Redlands as a city can be more aggressive in combating crime and be more cooperative and better coordinated with other governmental agencies in doing so, Cohen said.
“The city council can be leaning into the county and state to redefine thresholds for theft,” he said. “State law holds that stealing merchandise worth $950 or less is just a misdemeanor, which means that law enforcement probably won’t bother to investigate, and if they do, prosecutors will let it go. Our city needs to be leaning into the state to change this. The city council needs to become more encompassing. It needs to be specific in working with police to create policies that allow the police to protect the communities from crime and vagrancy. Current policies limit action.”
Asked to contrast himself with the incumbent Davis, Cohen said, “A major distinction between Ms. Davis and myself is in vision. The incumbent’s public policy views are narrow in scope and limit their applicability from being relevant to all of her constituents.

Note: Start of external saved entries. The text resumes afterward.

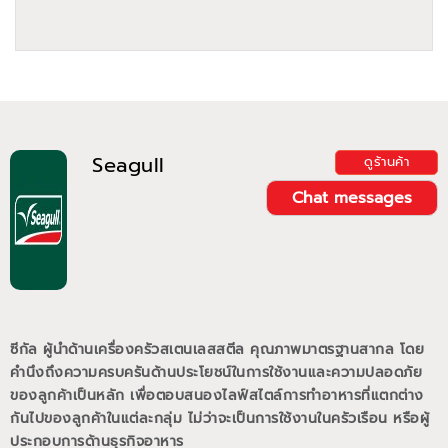
Seagull
ดูร้านค้า
Chat messages
ซีกัล ผู้นำด้านเครื่องครัวสเตนเลสสตีล คุณภาพมาตรฐานสากล โดย
คำนึงถึงความครบครันด้านประโยชน์ในการใช้งานและความปลอดภัย
ของลูกค้าเป็นหลัก เพื่อตอบสนองไลฟ์สไตล์การทำอาหารที่แตกต่าง
กันไปของลูกค้าในแต่ละกลุ่ม ไม่ว่าจะเป็นการใช้งานในครัวเรือน หรือผู้
ประกอบการด้านธุรกิจอาหาร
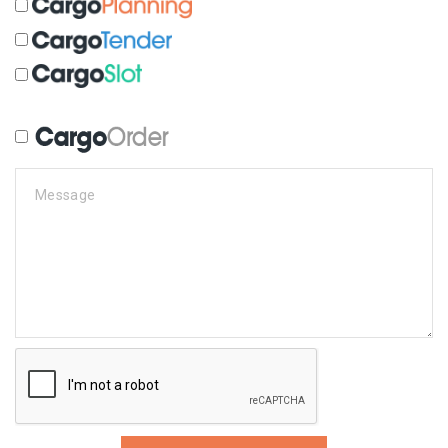
Message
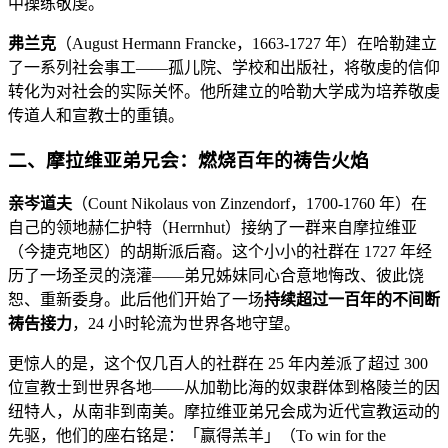
中操练敬虔。
弗兰克
（August Hermann Francke，1663-1727 年）在哈勒建立
了一系列社会事工——孤儿院、学校和出版社，将敬虔的信仰
转化为对社会的实际关怀。他所建立的哈勒大学成为培养敬虔
传道人和宣教士的重镇。
二、摩拉维亚弟兄会：燃烧百年的祷告火焰
亲岑道夫
（Count Nikolaus von Zinzendorf，1700-1760 年）在
自己的领地赫仁护特（Herrnhut）接纳了一群来自摩拉维亚
（今捷克地区）的胡斯派后裔。这个小小的社群在 1727 年经
历了一场圣灵的浇灌——弟兄姊妹同心合意地悔改、彼此饶
恕、重新委身。此后他们开始了一场
持续超过一百年的不间断
祷告接力
，24 小时轮流为世界各地守望。
更惊人的是，这个仅几百人的社群在 25 年内差派了超过 300
位宣教士到世界各地——从加勒比海的奴隶群体到格陵兰的因
纽特人，从南非到南美。摩拉维亚弟兄会成为近代宣教运动的
先驱，他们的座右铭是：「赢得羔羊」（To win for the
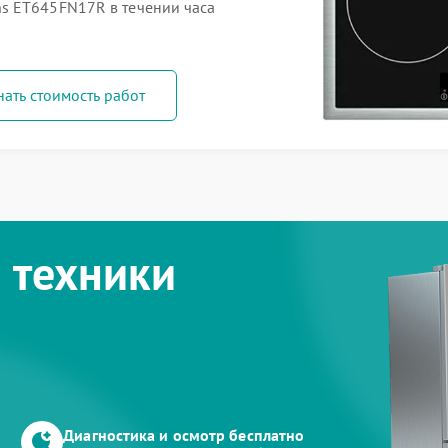
s ET645FN17R в течении часа
нать стоимость работ
 техники
Диагностика и осмотр бесплатно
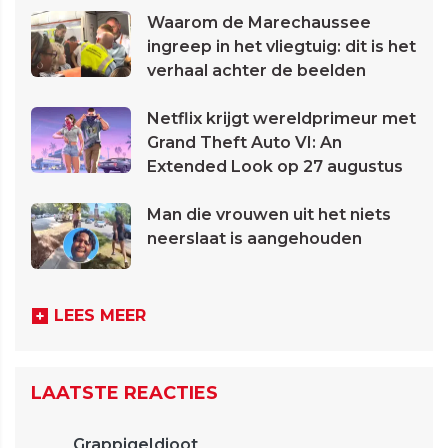
Waarom de Marechaussee
ingreep in het vliegtuig: dit is het
verhaal achter de beelden
Netflix krijgt wereldprimeur met
Grand Theft Auto VI: An
Extended Look op 27 augustus
Man die vrouwen uit het niets
neerslaat is aangehouden
LEES MEER
LAATSTE REACTIES
GrappigeIdioot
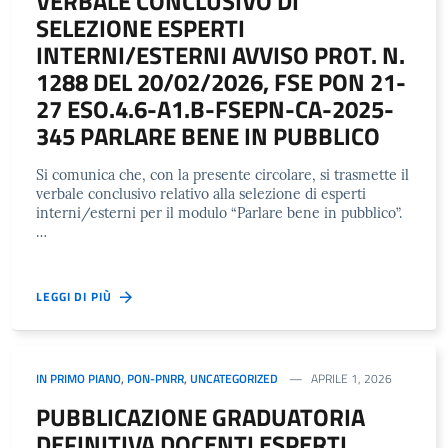
VERBALE CONCLUSIVO DI
SELEZIONE ESPERTI
INTERNI/ESTERNI AVVISO PROT. N.
1288 DEL 20/02/2026, FSE PON 21-
27 ESO.4.6-A1.B-FSEPN-CA-2025-
345 PARLARE BENE IN PUBBLICO
Si comunica che, con la presente circolare, si trasmette il
verbale conclusivo relativo alla selezione di esperti
interni/esterni per il modulo “Parlare bene in pubblico”.
…
LEGGI DI PIÙ
IN PRIMO PIANO
,
PON-PNRR
,
UNCATEGORIZED
APRILE 1, 2026
PUBBLICAZIONE GRADUATORIA
DEFINITIVA DOCENTI ESPERTI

As a combat veteran and academic, I am fully committed to ensuring that public policy creates diversity and equity for all people.”
The city does not necessarily need to spend more money to actuate the solutions to the existential, social and political problems and difficulties the city and its residents face, Cohen said.
“As a grassroots advocate, I believe the government is not here to be the problem solver but to partner with community groups,” he said. “If we continue on the status quo, the incumbent will miss the vision needed to create a diverse and equitable Redlands.”
Asked what previous experience relating to government he possesses, Cohen referenced three academic books he has authored, Choosing Liberty in California Policy Reform: Examining Affordable Housing, Euthanasia, Occupational Licensing, and School Choice in California and Foundations of Political Science 2021, as well as well as California Government and Politics.
According to a review of one of the books, Cohen’s writing is done from “a free-market capitalist perspective.”
“I research heavily into government public policy,” Cohen told the Sentinel.
Cohen attended high school in Plano, Texas. He has a Bachelor of Arts degree in government and politics from the University of Texas at Dallas; a Master of Arts degree in religious studies from Southern Adventist University; a Master of Arts degree in Jewish studies from Gratz College and received his doctorate in philosophy from Avondale University College in New South Wales in Australia.
According to Cohen, he returned to Redlands two years ago after living there previously.
“This is my second year since returning to Redlands after being in the armed forces and returning from living in New Zealand,” Cohen said.
He is an instructor and lecturer at Chaffey Community College in the Department of Political Science, at Mt. San Jacinto Community College in the Department of Political Science and Loma Linda University within the School of Religion. In addition he carries out academic research related to public policy in the state of California and approaches to solving existing social issues.
He is married to Rabbi Dr. Heftsibah Cohen. They have three children, ages 20, 17, and 12.